Entries drawn from a collection:
################

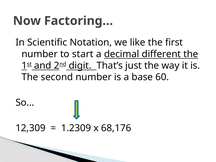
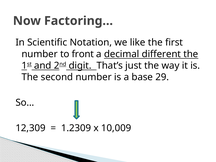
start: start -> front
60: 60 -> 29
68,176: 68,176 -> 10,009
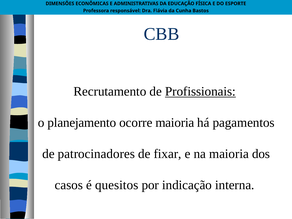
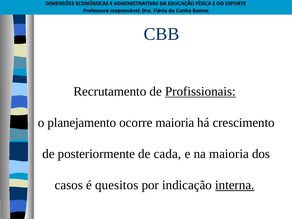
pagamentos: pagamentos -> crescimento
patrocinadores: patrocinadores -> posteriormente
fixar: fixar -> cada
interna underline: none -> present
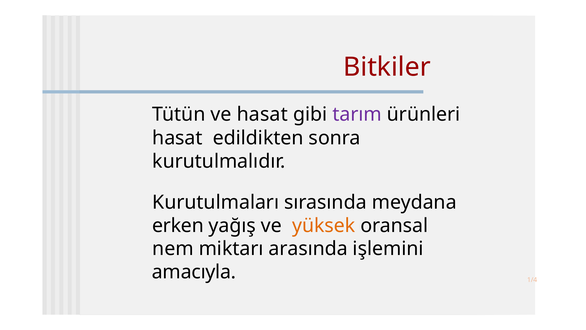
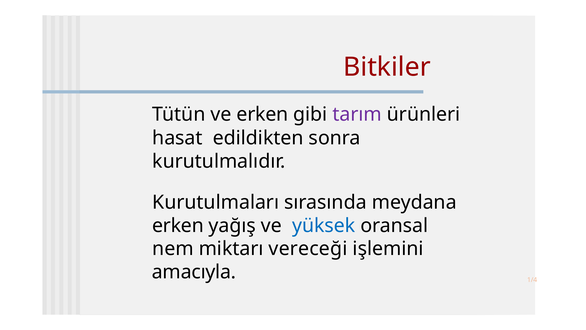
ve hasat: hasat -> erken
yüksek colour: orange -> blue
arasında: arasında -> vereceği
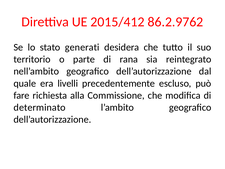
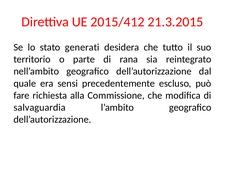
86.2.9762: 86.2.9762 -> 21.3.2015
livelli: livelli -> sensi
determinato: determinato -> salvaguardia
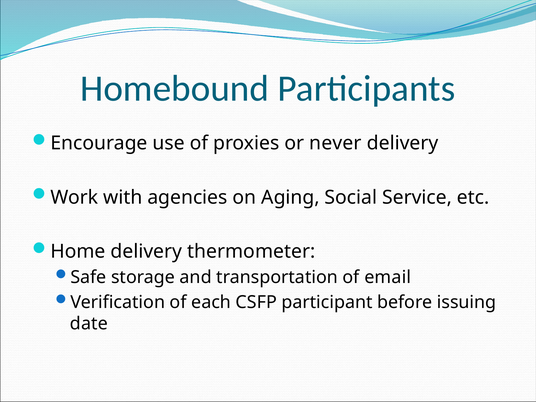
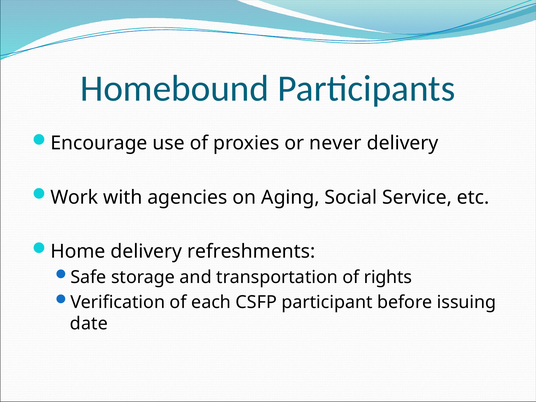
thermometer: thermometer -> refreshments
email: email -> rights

################

■ Aim of the task
Turn every text line of the listing above into a Markdown table with two columns, No. and Line, numbering the rows and skipping any blank lines. Leave the pictures out of your answer.

■ Solution for this problem
| No. | Line |
|---|---|
| 1 | start: start -> front |
| 2 | 60: 60 -> 29 |
| 3 | 68,176: 68,176 -> 10,009 |
| 4 | pagamentos: pagamentos -> crescimento |
| 5 | patrocinadores: patrocinadores -> posteriormente |
| 6 | fixar: fixar -> cada |
| 7 | interna underline: none -> present |
| 8 | ve hasat: hasat -> erken |
| 9 | yüksek colour: orange -> blue |
| 10 | arasında: arasında -> vereceği |
| 11 | 86.2.9762: 86.2.9762 -> 21.3.2015 |
| 12 | livelli: livelli -> sensi |
| 13 | determinato: determinato -> salvaguardia |
| 14 | thermometer: thermometer -> refreshments |
| 15 | email: email -> rights |